CTA cuts 12 bus routes, adds more L train runs and service to 48 bus routes
BY TINA SFONDELES Transportation Reporterfirstname.lastname@example.org September 12, 2012 11:18AM
Updated: September 12, 2012 10:47PM
The CTA on Wednesday approved a plan targeting overcrowding on trains and buses, which will add more service to 48 bus routes and six rail lines, but cut 12 bus routes by December.
It means the rush-hour commute on Blue, Red Brown, Purple, Orange and Green Line trains will be roomier beginning Dec. 16. The CTA says that equates to 10,000 more rides each weekday. More trains will also run on the Blue, Brown and Red lines during the weekend.
More service will also be added to 48 bus routes, described as the busiest and most crowded routes in the city.
The vote comes a week after a public meeting at CTA Headquarters brought out more than 160 people, with more than 70 riders voicing concerns. Most complained about the discontinuation of the No. 145 and No. 11 buses. Several argued that the 145 bus — which runs from Ravenswood to downtown — is often packed, while other buses that also end up on Michigan Avenue are half empty.
Others criticized the transit agency for moving along with the plan so quickly and without alternatives. Prior to the board’s vote, several affected riders asked the board to reconsider the plan.

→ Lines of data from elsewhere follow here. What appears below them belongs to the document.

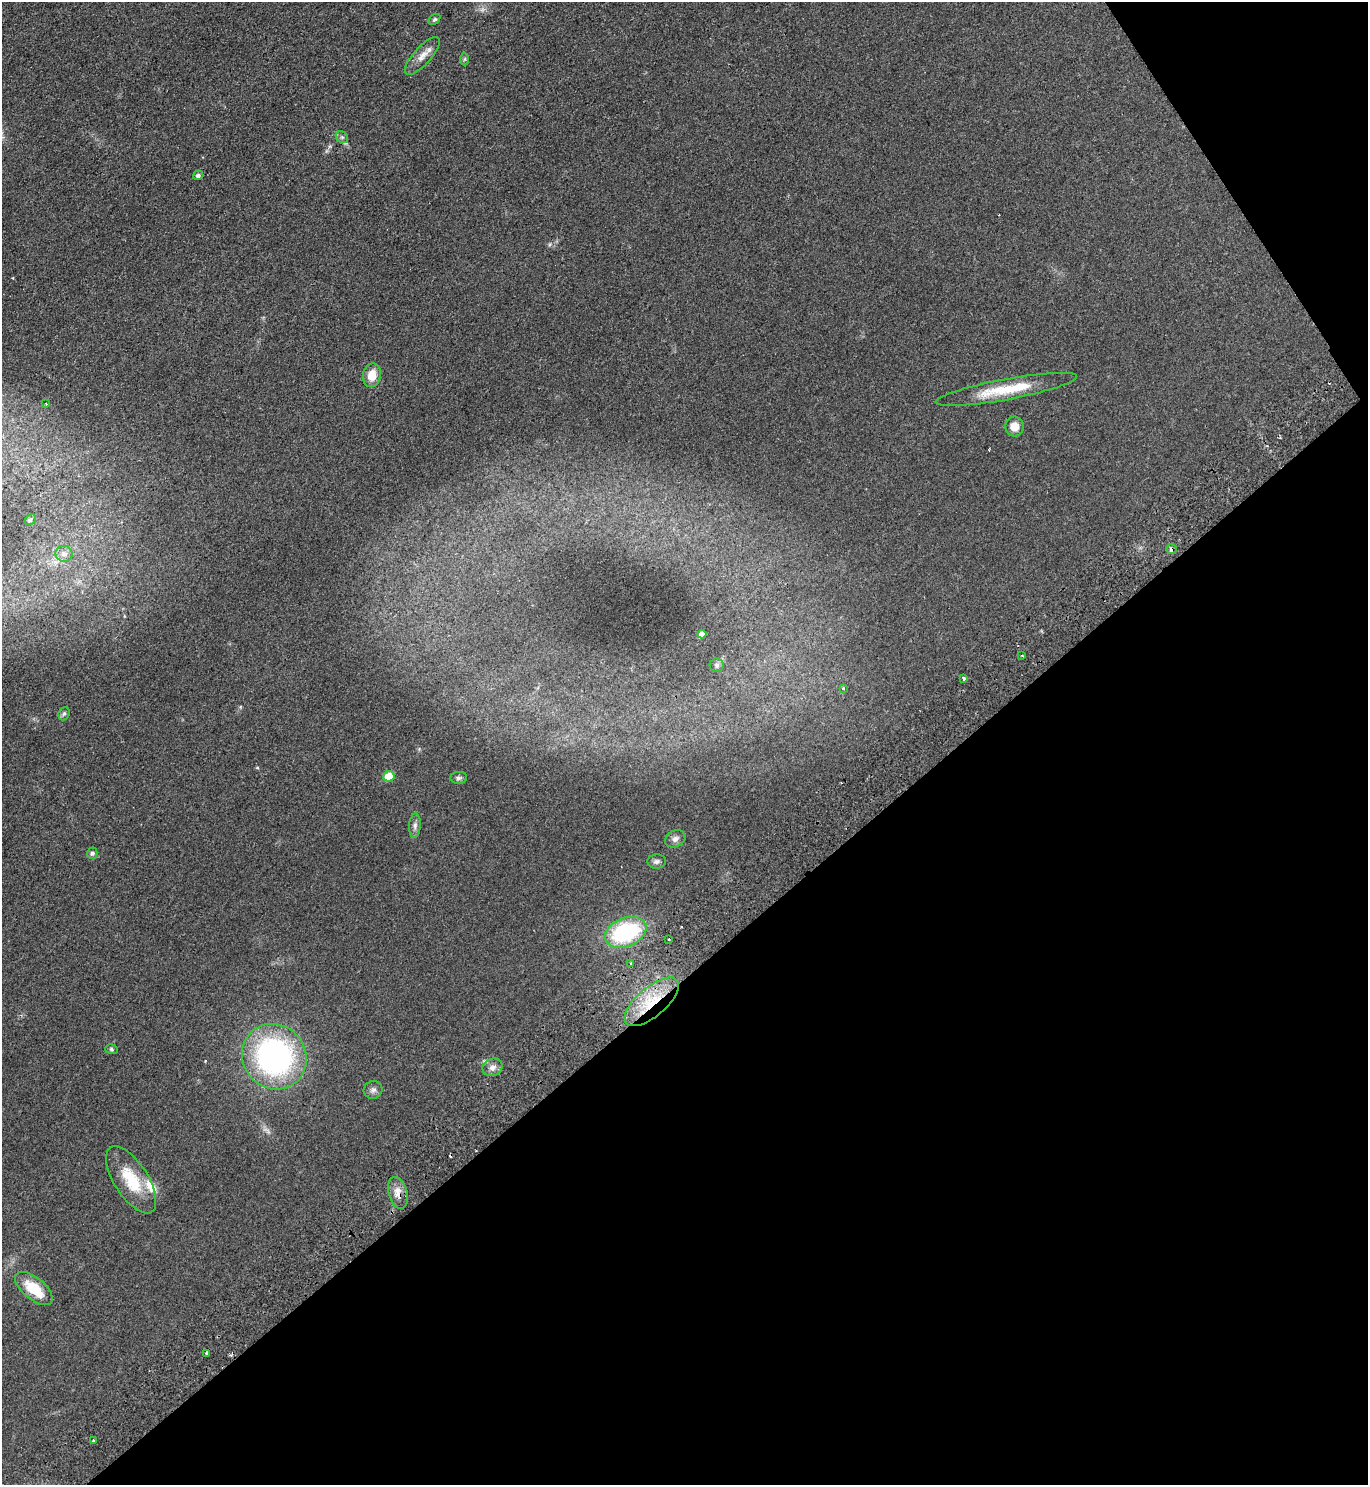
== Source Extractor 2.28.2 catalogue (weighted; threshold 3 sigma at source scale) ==
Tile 12 of 4 x 4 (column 4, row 3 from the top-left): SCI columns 4297-5662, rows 1530-3012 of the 5999 x 6026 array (HDU 1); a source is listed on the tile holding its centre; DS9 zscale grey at full resolution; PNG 1370 x 1487 px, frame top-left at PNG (2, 2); each listed source drawn as its Kron ellipse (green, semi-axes under 4 px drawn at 4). Shown black and unused: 37% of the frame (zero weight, under 2 of 3 exposures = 3% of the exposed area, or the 3 px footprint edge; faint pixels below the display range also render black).
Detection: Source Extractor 2.28.2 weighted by HDU 2 'WHT'; one run over the whole footprint, this tile lists its part. Background 0.0854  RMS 0.0096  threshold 0.0433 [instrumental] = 3 sigma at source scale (4.5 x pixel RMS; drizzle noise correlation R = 1.50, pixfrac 1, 0.05/0.05 arcsec/px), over >= 5 px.
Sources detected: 42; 1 too faint to see at this stretch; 3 cosmic-ray / hot-pixel residue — neither listed nor drawn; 1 inside a brighter listed object's ellipse — not listed separately; the other 37 listed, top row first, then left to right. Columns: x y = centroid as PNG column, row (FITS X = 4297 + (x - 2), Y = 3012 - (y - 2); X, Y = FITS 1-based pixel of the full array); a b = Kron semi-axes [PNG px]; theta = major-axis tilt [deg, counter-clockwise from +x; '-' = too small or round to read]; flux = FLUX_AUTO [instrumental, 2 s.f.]
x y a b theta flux
434 19 6 4 38 1.5
422 56 24 8 48 9.3
465 59 6 4 88 1.2
342 137 6 5 - 1.9
198 175 5 4 - 2.3
372 375 12 9 78 13
1006 389 72 10 10 37
46 404 3 2 - 0.81
1014 426 10 9 - 9.3
30 520 6 4 44 1.4
1172 549 5 4 - 3.4
64 554 8 8 - 5.1
702 634 4 4 - 4.6
1022 656 3 2 - 0.73
717 665 7 7 - 2.2
964 678 3 3 - 24
843 689 3 3 - 2.1
64 714 7 5 66 1.8
389 776 5 5 - 25
459 778 8 6 3 2.3
415 826 12 6 87 3.6
675 839 11 8 26 4.3
92 853 5 5 - 2.4
657 861 9 7 3 3
626 932 22 14 21 99
669 939 3 2 - 1.4
631 963 3 2 - 0.98
652 1002 33 14 40 39
111 1049 6 5 - 1.6
274 1057 33 31 -50 220
492 1067 10 8 21 5.2
373 1090 9 8 - 3.4
131 1180 38 17 -57 34
398 1193 16 9 -74 8.7
34 1289 22 11 -39 28
207 1353 4 3 - 5.1
93 1440 3 3 - 1.9
Overlapping masked pixels (flux is a lower limit): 3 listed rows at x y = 1172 549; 652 1002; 398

“I don’t know how it could hurt to spend a little more time to look to see where there might be other savings to save this bus,” said Allan Mellis, about the No. 11 route. “It’s not like this is low ridership. I would understand that. … This is a very highly used route that you are recommending to put people on an overcrowded rail line. It makes no sense.”
Others argued senior citizens and the disabled would have a hard time getting up to train platforms.
“I don’t take the Red Line downtown because it’s 50 steps up to that platform and my doctor’s office is seven blocks from the Red Line,” said Martin Tangora. “ … If I take the Wilson-Michigan bus, then it’s door to door.”
The CTA says the 12 bus routes to be cut only account to two percent of total ridership and the service additions will be used by more than 76 percent of CTA customers.
CTA President Forrest Claypool said ridership numbers weren’t the only factor contributing to the cut bus routes. He says the transit agency also followed federal guidelines to cater to the more vulnerable riders, senior citizens and disabled riders.
“If we’re going to find additional service to deal with the overcrowding, where people are being treated like sardines on some bus routes and some rail routes, we have to make the hard decisions in order to find the resources to provide that improved service for the vast, vast majority of our customers,” Claypool said.